• ACTION ITEM
Without the pictures, set down every record below exactly as it reads.

============

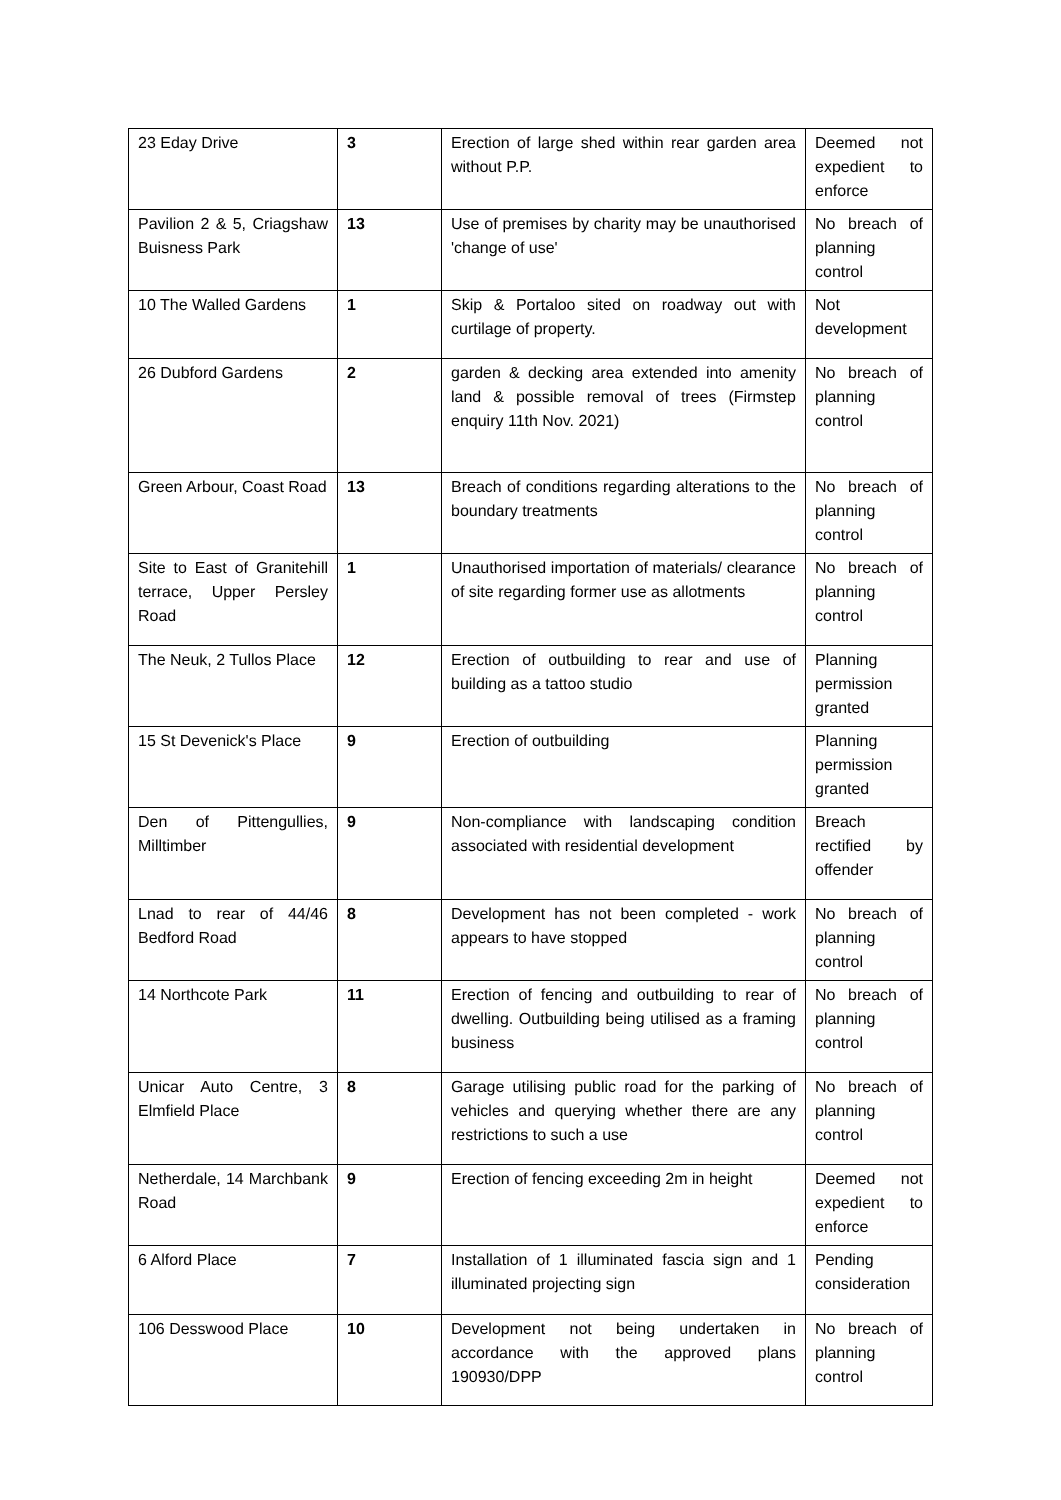| 23 Eday Drive | 3 | Erection of large shed within rear garden area without P.P. | Deemed not expedient to enforce |
| Pavilion 2 & 5, Criagshaw Buisness Park | 13 | Use of premises by charity may be unauthorised 'change of use' | No breach of planning control |
| 10 The Walled Gardens | 1 | Skip & Portaloo sited on roadway out with curtilage of property. | Not development |
| 26 Dubford Gardens | 2 | garden & decking area extended into amenity land & possible removal of trees (Firmstep enquiry 11th Nov. 2021) | No breach of planning control |
| Green Arbour, Coast Road | 13 | Breach of conditions regarding alterations to the boundary treatments | No breach of planning control |
| Site to East of Granitehill terrace, Upper Persley Road | 1 | Unauthorised importation of materials/ clearance of site regarding former use as allotments | No breach of planning control |
| The Neuk, 2 Tullos Place | 12 | Erection of outbuilding to rear and use of building as a tattoo studio | Planning permission granted |
| 15 St Devenick's Place | 9 | Erection of outbuilding | Planning permission granted |
| Den of Pittengullies, Milltimber | 9 | Non-compliance with landscaping condition associated with residential development | Breach rectified by offender |
| Lnad to rear of 44/46 Bedford Road | 8 | Development has not been completed - work appears to have stopped | No breach of planning control |
| 14 Northcote Park | 11 | Erection of fencing and outbuilding to rear of dwelling. Outbuilding being utilised as a framing business | No breach of planning control |
| Unicar Auto Centre, 3 Elmfield Place | 8 | Garage utilising public road for the parking of vehicles and querying whether there are any restrictions to such a use | No breach of planning control |
| Netherdale, 14 Marchbank Road | 9 | Erection of fencing exceeding 2m in height | Deemed not expedient to enforce |
| 6 Alford Place | 7 | Installation of 1 illuminated fascia sign and 1 illuminated projecting sign | Pending consideration |
| 106 Desswood Place | 10 | Development not being undertaken in accordance with the approved plans 190930/DPP | No breach of planning control |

============

• RESPONSE FOR THIS EXERCISE
| 23 Eday Drive | 3 | Erection of large shed within rear garden area without P.P. | Deemed not expedient to enforce |
| Pavilion 2 & 5, Criagshaw Buisness Park | 13 | Use of premises by charity may be unauthorised 'change of use' | No breach of planning control |
| 10 The Walled Gardens | 1 | Skip & Portaloo sited on roadway out with curtilage of property. | Not development |
| 26 Dubford Gardens | 2 | garden & decking area extended into amenity land & possible removal of trees (Firmstep enquiry 11th Nov. 2021) | No breach of planning control |
| Green Arbour, Coast Road | 13 | Breach of conditions regarding alterations to the boundary treatments | No breach of planning control |
| Site to East of Granitehill terrace, Upper Persley Road | 1 | Unauthorised importation of materials/ clearance of site regarding former use as allotments | No breach of planning control |
| The Neuk, 2 Tullos Place | 12 | Erection of outbuilding to rear and use of building as a tattoo studio | Planning permission granted |
| 15 St Devenick's Place | 9 | Erection of outbuilding | Planning permission granted |
| Den of Pittengullies, Milltimber | 9 | Non-compliance with landscaping condition associated with residential development | Breach rectified by offender |
| Lnad to rear of 44/46 Bedford Road | 8 | Development has not been completed - work appears to have stopped | No breach of planning control |
| 14 Northcote Park | 11 | Erection of fencing and outbuilding to rear of dwelling. Outbuilding being utilised as a framing business | No breach of planning control |
| Unicar Auto Centre, 3 Elmfield Place | 8 | Garage utilising public road for the parking of vehicles and querying whether there are any restrictions to such a use | No breach of planning control |
| Netherdale, 14 Marchbank Road | 9 | Erection of fencing exceeding 2m in height | Deemed not expedient to enforce |
| 6 Alford Place | 7 | Installation of 1 illuminated fascia sign and 1 illuminated projecting sign | Pending consideration |
| 106 Desswood Place | 10 | Development not being undertaken in accordance with the approved plans 190930/DPP | No breach of planning control |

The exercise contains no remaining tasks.